CA Supreme Court Weighs in on Whistleblower Protection for Doctors
In a recent decision involving a Northern California hospital (Fahlen v. Sutter Central Valley Hospitals), the California Supreme Court unanimously ruled that a physician has the right to bring whistleblower lawsuits to challenge adverse peer reviews. In a world of online review sites and offline peer review team building exercises, the decision is likely to bring about a significant shift in the way that peer review of physicians plays out in the legal realm, and highlights the prudence of hospitals’ engaging legal counsel when conducting peer review proceedings.
Dr. Fahlen was a doctor at Memorial Medical Center who reported to the hospital’s authorities that some nurses were endangering patients’ lives by failing to follow his instructions. This included a nurse who allegedly neglected to transfer a patient to intensive care, and another who defied an order to use defibrillator paddles on a patient. The hospital’s chief administrative officer allegedly retaliated against Fahlen’s quality of care complaints, and as a result Fahlen lost staff privileges and was and denied reappointment by the hospital’s review board. Rather than filing a petition for a writ of mandate, the traditional form of challenging administrative decisions such as this one, Fahlen instead filed a lawsuit asserting several claims, including a whistleblower claim under Health & Safety Code Section 1278.5.

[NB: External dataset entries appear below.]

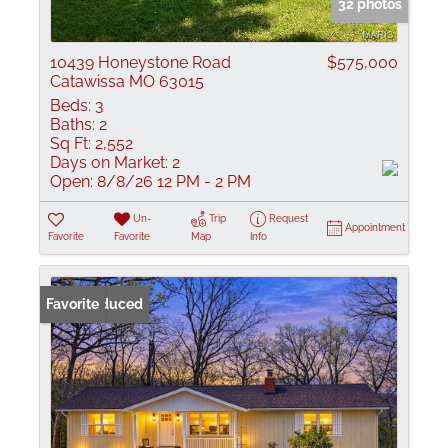
32 photos
10439 Honeystone Road
$575,000
Catawissa MO 63015
Beds:
3
Baths:
2
Sq Ft:
2,552
Days on Market:
2
Open:
8/8/26 12 PM - 2 PM
Un-
Trip
Request
Appointment
Favorite
Favorite
Map
Info
Price Reduced
Favorite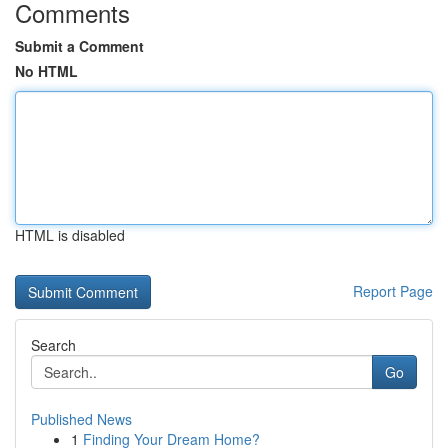
Comments
Submit a Comment
No HTML
HTML is disabled
Report Page
Search
Go
Published News
1
Finding Your Dream Home?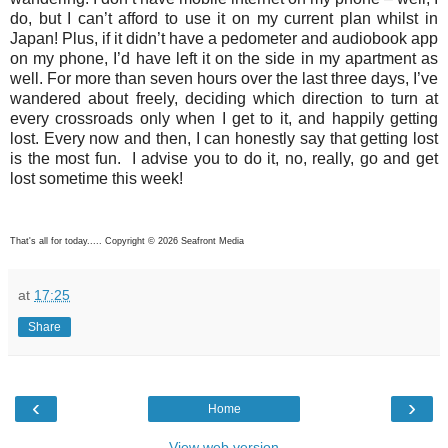
do, but I can’t afford to use it on my current plan whilst in
Japan! Plus, if it didn’t have a pedometer and audiobook app
on my phone, I’d have left it on the side in my apartment as
well. For more than seven hours over the last three days, I’ve
wandered about freely, deciding which direction to turn at
every crossroads only when I get to it, and happily getting
lost. Every now and then, I can honestly say that getting lost
is the most fun. I advise you to do it, no, really, go and get
lost sometime this week!
That's all for today..... Copyright © 2026 Seafront Media
at
17:25
Share
‹
›
Home
View web version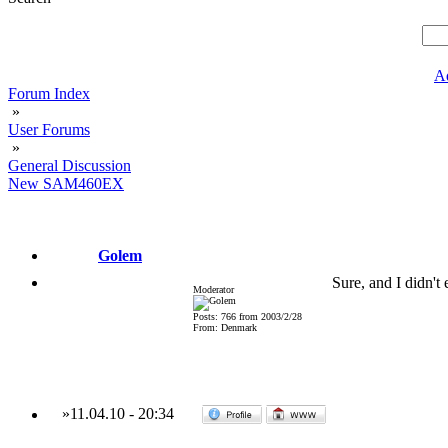
A
Forum Index
»
User Forums
»
General Discussion
New SAM460EX
Golem
Sure, and I didn't
Moderator
Posts: 766 from 2003/2/28
From: Denmark
»
11.04.10
-
20:34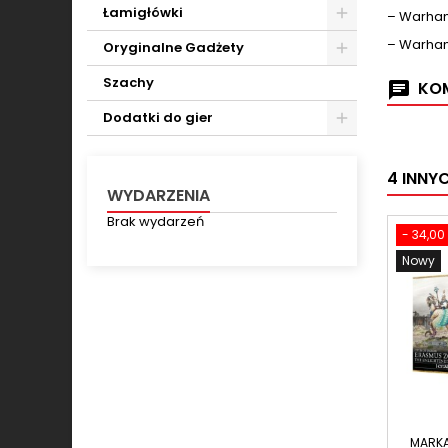
Toggle
Łamigłówki
– Warham
Toggle
– Warham
Oryginalne Gadżety
Toggle
Szachy
KOM
Dodatki do gier
Toggle
4 INNY
WYDARZENIA
Brak wydarzeń
- 34,00 
Nowy
MARK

Whistleblower protection is taking very seriously at the state and federal levels. California’s Health & Safety Code Section 1278.5 is a whistleblower protection law that is designed to encourage healthcare workers to notify authorities of “suspected unsafe patient care and conditions.” In 2007, this statute was amended to include physicians that report quality of care concerns in the list of individuals who are authorized to bring a legal retaliation claim. The California Supreme Court unanimously found that the law allows a physician to bring a retaliation claim without having exhausted internal, administrative remedies. In short, Fahlen did not need to exhaust his administrative remedies within the hospital before seeking judicial review of this issue. Indeed, the Court noted that a physician may initiate a challenge under Health & Safety Code Section 1278.5 before a peer review proceeding has even been completed.
How does this affect both hospital administrators and the medical professionals who work in hospitals? This decision underscores the significance of hospitals’ examining possible legal repercussions before initiating peer review actions against physicians who have complained about quality of care issues. Since physicians may bring lawsuits without first exhausting a hospital’s internal administrative remedies, this decision may assist medical professionals who are have been retaliated against for raising concerns regarding suspected unsafe patient care and conditions.